Acho que respeito toda a gente, valorizo o trabalho de cada um e não tenho jeito para ser polícia. Gosto de trabalhar com pessoas que entendam facilmente a minha linguagem. 


«A indústria da moda em Portugal nunca soube entender os criadores»
Ao domingo, permite-se vestir um pijama maior do que o seu tamanho e umas meias coloridas?
Não, nunca! Não há pijamas em minha casa.  

Nem fatos de treino?
Tenho umas peças giras que servem para treino, mas com um twist Fátima Lopes. Servem para o fim de semana, mas continuam a ser moda.

Conte-nos algo que ninguém saiba sobre si.
O meu luxo é ficar em casa um dia inteiro, sem fazer nada, embora seja uma grande exceção.

Já vestiu a Seleção Portuguesa de Futebol, desenhou um vestido para a cantora internacional Beyoncé... Perguntamo-nos, por isso, que sonho ainda estará por realizar?
Na moda? Todos. Há sempre coisas novas para fazer. Nunca direi que tenho tudo, nem quero ter. O que a minha profissão tem de aliciante é que, de facto, tenho sempre de fazer mais. Quero mais 30 anos a superar-me e a fazer ainda melhor. 

Se tivesse oportunidade de trabalhar ao lado de um grande estilista, qual seria?
Não trabalharia com ninguém, porque não o saberia fazer. Sou muito individualista. Nunca tive um criativo ou um estagiário de moda, portanto, não trabalharia com ninguém porque iríamos anular-nos mutuamente.
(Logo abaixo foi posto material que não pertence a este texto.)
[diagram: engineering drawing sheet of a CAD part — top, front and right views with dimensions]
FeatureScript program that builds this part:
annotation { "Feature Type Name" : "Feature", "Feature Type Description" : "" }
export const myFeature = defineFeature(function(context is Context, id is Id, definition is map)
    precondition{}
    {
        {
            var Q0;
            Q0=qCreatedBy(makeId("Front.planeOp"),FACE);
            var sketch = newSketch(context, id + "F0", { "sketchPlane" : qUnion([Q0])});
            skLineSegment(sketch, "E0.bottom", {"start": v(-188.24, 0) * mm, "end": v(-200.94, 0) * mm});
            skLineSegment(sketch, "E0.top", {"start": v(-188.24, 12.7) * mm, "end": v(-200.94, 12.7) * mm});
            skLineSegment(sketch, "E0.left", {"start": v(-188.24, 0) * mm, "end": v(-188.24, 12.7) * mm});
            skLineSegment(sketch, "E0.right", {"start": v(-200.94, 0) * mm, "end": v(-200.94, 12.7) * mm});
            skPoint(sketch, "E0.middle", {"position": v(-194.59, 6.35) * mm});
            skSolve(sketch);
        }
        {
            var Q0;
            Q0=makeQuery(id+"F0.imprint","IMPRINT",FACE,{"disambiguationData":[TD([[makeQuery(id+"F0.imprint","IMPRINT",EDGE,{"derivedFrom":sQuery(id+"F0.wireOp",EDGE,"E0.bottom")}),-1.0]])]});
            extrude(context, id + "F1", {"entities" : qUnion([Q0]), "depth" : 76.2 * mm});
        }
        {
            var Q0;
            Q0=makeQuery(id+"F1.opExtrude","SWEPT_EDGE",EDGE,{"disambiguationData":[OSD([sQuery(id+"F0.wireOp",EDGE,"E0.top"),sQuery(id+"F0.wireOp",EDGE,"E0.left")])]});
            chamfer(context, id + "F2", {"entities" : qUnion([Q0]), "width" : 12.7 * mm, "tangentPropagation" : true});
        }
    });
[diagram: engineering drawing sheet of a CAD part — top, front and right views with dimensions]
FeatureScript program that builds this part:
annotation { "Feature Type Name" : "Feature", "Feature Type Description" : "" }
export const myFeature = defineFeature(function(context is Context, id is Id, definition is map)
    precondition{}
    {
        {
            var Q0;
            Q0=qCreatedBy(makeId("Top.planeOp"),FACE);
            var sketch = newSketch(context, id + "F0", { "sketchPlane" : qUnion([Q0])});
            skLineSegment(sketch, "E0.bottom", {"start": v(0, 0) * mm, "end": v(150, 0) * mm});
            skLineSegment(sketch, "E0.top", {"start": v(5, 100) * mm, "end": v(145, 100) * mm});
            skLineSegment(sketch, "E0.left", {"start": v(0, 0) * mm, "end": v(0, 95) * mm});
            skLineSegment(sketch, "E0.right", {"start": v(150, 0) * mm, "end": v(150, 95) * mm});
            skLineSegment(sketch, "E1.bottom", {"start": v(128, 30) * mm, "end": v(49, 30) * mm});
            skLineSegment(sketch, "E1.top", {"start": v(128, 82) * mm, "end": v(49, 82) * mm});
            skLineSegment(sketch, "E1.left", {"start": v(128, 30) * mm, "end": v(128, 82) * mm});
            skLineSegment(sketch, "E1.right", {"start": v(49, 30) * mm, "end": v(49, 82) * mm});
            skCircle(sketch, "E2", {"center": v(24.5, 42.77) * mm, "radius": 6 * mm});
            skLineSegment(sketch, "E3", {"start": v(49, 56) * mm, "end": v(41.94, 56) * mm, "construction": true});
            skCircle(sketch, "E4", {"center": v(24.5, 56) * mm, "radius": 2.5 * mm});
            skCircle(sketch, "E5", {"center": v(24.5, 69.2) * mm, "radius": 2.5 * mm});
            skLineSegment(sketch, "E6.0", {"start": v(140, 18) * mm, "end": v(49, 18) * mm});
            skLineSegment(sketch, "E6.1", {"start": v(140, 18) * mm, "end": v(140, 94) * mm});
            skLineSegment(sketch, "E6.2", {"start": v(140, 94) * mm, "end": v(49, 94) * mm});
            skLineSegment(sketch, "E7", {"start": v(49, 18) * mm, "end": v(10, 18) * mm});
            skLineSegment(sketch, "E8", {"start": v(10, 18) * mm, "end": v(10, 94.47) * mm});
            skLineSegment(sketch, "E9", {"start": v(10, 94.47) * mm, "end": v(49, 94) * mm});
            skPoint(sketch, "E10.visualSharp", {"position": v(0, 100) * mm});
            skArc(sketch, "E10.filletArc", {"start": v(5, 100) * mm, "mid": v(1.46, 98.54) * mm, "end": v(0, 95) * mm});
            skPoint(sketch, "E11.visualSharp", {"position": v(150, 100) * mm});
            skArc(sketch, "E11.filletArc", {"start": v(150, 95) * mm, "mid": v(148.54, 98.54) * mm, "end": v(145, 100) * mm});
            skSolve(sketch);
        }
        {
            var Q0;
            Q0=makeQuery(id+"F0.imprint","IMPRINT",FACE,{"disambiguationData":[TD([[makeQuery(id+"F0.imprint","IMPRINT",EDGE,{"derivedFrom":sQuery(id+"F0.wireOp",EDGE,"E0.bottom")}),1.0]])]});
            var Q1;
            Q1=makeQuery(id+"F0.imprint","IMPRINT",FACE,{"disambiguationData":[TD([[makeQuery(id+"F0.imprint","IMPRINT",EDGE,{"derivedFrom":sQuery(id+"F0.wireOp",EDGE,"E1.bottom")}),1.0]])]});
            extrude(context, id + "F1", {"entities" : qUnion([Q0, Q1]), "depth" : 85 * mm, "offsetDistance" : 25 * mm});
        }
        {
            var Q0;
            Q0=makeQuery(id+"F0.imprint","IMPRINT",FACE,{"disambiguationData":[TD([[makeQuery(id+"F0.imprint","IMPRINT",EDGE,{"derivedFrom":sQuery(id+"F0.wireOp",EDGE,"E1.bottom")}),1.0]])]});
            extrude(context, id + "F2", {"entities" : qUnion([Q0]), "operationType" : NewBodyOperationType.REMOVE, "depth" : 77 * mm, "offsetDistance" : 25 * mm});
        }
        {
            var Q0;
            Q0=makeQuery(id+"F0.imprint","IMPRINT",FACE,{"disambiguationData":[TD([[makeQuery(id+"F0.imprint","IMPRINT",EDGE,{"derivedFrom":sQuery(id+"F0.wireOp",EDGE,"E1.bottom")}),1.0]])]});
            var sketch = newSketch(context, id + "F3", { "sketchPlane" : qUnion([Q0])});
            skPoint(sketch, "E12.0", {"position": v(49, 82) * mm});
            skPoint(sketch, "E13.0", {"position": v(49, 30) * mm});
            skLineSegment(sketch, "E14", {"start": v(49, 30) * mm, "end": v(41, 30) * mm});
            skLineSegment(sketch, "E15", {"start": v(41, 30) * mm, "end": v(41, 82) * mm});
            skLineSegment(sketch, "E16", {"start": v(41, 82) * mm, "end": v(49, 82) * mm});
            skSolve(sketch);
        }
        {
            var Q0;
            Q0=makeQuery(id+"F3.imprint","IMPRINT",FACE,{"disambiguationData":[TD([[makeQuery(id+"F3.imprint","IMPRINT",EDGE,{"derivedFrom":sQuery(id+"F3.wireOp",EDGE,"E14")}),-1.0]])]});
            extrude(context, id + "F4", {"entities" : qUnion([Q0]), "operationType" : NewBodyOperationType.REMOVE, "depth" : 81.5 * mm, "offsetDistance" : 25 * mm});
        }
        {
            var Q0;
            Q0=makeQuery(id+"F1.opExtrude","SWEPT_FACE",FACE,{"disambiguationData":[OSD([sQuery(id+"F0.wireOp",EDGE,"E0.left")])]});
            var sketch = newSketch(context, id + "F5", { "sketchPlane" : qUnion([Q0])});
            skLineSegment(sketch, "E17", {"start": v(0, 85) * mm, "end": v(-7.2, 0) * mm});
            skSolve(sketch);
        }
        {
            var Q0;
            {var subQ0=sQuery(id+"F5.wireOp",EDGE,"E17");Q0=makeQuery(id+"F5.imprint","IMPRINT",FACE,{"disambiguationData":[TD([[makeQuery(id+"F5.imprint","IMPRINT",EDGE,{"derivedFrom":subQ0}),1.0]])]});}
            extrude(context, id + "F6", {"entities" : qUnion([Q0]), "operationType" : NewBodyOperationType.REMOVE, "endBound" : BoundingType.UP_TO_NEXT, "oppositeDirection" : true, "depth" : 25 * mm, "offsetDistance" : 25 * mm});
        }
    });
Quem é a Fátima Lopes de hoje?
A mesma pessoa de sempre, com os pés assentes na terra, mas mais velha e segura. A idade trouxe-me mais conhecimento, sensatez e segurança, embora permaneça a noção de que as coisas não são fáceis. Sou a mesma pessoa, que cumprimenta toda a gente na rua. Gosto de ser feliz e de fazer os outros felizes.